HPC task-based scheduling systems have been designed to ease reaching high performance on complex hardware as well as performance portability. Applications are described as graphs of tasks with ordering constraints, called dependencies. The runtime is responsible for efficiently scheduling tasks on the available resources (e.g. CPU/GPU cores). This enables an efficient use of available resources, especially for irregular computations. However, the approach does not consider software engineering needs such as the reusability, maintainability, and extensibility of HPC codes. Without special attention, development costs can explode, because of duplication of efforts, multiplication of concerns in the same code, etc. Otherwise, the code could become obsolete, in the worse case even before it becomes feature-rich enough to be useful.
Component-based software engineering (CBSE) is a branch of software engineering that proposes to build applications by assembling independent software building blocks (components) with well-defined interfaces. Components are instantiated and their interfaces connected to form an assembly. This enables easy reuse of components and architectural-level modifications of applications through their assembly. Thus, CBSE highly improves application maintainability and adaptability. Component models with low overheads have been proposed for high-performance computing, such as CCA or L²C. However, current HPC component models offer limited ways to deal with (fine-grained) parallel composition.
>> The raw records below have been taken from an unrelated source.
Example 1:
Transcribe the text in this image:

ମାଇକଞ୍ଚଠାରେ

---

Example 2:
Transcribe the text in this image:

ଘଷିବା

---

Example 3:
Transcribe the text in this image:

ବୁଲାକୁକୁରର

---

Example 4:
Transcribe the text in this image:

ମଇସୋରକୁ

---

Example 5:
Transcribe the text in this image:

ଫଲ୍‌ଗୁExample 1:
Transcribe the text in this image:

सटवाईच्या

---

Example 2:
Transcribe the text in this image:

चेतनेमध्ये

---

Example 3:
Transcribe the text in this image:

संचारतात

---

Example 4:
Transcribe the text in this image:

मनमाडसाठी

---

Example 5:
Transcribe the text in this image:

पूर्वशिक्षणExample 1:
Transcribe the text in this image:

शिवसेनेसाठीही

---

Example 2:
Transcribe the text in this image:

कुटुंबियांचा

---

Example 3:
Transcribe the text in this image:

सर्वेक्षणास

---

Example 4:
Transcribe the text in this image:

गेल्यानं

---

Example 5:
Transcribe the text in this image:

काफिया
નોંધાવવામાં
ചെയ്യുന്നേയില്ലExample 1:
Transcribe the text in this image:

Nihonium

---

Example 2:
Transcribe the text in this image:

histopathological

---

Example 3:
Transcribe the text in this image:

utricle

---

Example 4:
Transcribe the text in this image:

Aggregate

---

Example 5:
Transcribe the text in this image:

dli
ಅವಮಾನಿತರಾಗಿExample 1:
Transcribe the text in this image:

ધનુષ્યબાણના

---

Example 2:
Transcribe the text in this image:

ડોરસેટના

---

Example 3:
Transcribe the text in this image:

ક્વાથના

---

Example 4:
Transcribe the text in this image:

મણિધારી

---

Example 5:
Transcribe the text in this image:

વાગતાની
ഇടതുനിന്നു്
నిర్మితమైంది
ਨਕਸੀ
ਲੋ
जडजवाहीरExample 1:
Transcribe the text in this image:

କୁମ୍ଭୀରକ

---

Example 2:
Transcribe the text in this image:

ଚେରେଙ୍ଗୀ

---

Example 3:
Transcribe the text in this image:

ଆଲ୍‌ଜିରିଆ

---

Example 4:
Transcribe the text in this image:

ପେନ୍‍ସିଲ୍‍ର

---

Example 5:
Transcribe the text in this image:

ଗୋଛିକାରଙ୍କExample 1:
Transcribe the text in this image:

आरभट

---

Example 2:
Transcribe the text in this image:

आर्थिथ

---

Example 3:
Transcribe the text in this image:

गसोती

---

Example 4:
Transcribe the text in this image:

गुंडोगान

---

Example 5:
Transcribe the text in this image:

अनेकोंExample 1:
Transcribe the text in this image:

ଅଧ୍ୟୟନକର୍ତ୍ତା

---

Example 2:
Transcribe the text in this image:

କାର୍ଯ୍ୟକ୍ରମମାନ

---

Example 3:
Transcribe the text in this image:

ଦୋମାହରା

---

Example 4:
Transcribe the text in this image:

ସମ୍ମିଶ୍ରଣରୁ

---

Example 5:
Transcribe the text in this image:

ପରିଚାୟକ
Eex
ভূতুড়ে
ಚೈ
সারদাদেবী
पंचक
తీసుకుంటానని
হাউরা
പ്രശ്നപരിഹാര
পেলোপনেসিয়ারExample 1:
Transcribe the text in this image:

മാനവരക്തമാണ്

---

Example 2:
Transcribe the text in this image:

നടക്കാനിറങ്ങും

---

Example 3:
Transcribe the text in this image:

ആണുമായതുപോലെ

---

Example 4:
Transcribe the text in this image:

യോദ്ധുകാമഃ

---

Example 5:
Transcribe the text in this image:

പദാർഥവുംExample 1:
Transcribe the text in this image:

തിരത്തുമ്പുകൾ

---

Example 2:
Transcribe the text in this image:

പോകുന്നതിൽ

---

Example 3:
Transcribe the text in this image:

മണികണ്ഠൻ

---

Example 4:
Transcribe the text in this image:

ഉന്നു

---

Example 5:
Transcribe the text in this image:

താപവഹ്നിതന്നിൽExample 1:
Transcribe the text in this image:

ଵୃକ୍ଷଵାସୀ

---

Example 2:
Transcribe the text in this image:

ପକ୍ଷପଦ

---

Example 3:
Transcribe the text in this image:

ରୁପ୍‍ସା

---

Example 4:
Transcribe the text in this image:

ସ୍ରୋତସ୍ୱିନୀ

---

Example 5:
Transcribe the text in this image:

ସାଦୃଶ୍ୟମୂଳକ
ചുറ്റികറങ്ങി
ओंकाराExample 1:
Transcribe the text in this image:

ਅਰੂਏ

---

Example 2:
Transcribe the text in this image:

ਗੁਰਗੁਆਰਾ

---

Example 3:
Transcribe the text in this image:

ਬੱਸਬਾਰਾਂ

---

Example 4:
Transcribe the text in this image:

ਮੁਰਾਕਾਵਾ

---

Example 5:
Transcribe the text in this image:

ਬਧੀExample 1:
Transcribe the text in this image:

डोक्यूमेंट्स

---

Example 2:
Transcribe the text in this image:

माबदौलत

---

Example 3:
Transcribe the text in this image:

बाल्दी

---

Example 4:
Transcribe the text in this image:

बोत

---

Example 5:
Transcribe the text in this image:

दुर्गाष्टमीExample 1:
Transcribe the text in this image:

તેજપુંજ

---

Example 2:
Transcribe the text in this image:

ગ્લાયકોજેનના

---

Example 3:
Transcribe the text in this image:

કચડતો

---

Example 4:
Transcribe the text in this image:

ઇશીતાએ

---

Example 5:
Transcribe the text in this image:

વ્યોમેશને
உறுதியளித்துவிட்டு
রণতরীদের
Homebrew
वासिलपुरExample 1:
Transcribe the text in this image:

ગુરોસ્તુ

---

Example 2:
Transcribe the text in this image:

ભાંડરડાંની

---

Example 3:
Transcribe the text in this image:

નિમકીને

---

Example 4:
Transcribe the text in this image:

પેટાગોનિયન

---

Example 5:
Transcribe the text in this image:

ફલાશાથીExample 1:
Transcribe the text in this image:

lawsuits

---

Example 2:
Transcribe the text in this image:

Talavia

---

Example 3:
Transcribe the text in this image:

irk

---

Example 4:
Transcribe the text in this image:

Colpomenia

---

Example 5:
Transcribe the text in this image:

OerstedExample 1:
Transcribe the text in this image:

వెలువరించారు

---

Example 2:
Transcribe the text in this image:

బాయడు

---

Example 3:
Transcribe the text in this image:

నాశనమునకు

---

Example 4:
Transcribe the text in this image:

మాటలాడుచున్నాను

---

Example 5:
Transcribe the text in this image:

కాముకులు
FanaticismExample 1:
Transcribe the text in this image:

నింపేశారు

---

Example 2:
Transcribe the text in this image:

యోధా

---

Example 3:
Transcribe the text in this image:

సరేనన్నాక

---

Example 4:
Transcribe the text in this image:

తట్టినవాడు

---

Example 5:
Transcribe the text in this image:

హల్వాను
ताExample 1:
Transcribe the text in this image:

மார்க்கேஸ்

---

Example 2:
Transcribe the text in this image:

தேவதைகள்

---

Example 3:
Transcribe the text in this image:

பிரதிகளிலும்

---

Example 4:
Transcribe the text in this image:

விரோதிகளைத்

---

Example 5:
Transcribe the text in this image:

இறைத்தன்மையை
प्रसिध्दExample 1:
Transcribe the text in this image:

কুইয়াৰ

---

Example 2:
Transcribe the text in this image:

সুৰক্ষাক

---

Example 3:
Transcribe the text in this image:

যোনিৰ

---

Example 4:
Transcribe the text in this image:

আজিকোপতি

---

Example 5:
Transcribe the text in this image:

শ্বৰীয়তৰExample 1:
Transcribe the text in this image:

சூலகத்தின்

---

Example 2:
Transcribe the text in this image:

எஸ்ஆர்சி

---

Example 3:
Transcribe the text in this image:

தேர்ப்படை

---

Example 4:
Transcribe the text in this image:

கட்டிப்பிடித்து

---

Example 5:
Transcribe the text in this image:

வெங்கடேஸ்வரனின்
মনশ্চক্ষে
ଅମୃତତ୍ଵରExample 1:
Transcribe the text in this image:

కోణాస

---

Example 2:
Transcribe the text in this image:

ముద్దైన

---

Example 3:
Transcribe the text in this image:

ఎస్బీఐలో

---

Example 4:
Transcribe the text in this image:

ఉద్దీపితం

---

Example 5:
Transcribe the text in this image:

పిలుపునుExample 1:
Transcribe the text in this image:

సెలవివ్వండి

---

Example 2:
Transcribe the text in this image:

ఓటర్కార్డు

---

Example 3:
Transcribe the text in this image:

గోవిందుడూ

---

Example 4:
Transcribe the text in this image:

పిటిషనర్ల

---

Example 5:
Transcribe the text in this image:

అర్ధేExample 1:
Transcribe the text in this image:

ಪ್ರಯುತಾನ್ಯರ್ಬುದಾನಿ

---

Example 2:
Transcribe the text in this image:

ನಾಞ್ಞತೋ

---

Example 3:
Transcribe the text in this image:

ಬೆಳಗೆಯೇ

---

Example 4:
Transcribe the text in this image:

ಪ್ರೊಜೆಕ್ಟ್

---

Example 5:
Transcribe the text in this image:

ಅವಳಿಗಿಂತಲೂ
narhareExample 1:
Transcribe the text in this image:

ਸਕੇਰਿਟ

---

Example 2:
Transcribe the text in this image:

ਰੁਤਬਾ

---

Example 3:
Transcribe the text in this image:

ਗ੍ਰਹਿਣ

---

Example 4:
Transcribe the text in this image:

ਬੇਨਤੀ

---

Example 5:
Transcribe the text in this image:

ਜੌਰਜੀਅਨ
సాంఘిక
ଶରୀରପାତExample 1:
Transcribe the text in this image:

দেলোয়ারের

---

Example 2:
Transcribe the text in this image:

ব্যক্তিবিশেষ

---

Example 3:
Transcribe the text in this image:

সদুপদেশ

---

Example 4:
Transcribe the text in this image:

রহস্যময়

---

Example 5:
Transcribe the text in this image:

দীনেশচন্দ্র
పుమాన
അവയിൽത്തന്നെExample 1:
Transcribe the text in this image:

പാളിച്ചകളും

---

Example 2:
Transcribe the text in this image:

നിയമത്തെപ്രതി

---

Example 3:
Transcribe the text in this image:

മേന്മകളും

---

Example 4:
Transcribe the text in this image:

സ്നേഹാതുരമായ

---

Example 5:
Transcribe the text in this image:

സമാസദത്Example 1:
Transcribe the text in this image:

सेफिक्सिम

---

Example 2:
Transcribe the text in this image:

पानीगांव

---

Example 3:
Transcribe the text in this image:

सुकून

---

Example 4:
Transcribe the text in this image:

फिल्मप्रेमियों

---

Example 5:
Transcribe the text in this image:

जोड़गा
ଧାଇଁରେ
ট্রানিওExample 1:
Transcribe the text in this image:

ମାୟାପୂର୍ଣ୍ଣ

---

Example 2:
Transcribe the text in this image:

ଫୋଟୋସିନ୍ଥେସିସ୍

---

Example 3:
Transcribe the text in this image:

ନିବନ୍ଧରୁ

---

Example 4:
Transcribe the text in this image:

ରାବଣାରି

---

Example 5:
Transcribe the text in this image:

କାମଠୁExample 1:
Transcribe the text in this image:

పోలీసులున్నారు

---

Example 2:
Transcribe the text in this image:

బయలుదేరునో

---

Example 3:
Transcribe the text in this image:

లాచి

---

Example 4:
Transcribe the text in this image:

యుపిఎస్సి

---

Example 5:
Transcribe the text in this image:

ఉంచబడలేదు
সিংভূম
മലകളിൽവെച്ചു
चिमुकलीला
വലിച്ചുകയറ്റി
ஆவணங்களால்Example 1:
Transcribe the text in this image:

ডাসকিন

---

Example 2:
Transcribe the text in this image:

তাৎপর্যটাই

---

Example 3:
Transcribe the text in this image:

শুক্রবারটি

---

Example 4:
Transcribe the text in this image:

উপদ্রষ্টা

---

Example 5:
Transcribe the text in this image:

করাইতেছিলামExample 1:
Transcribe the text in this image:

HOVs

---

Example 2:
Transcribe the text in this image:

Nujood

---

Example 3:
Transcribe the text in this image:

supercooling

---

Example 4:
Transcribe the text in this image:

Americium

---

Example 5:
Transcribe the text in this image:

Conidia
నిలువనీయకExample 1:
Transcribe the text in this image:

The thesis proposes Comet, a programming model based on both software component models and task-based scheduling systems. It aims at writing fully independent codes efficiently coupled at runtime. The model focus on shared-memory platforms, but support MPI for inter-node communications (thanks to the MPI connectors inherited from L²C). The model and its implementation are evaluated both in term of performance and software engineering aspects on a set of synthetic use-cases as well as on a subpart of the production application Gysela5D.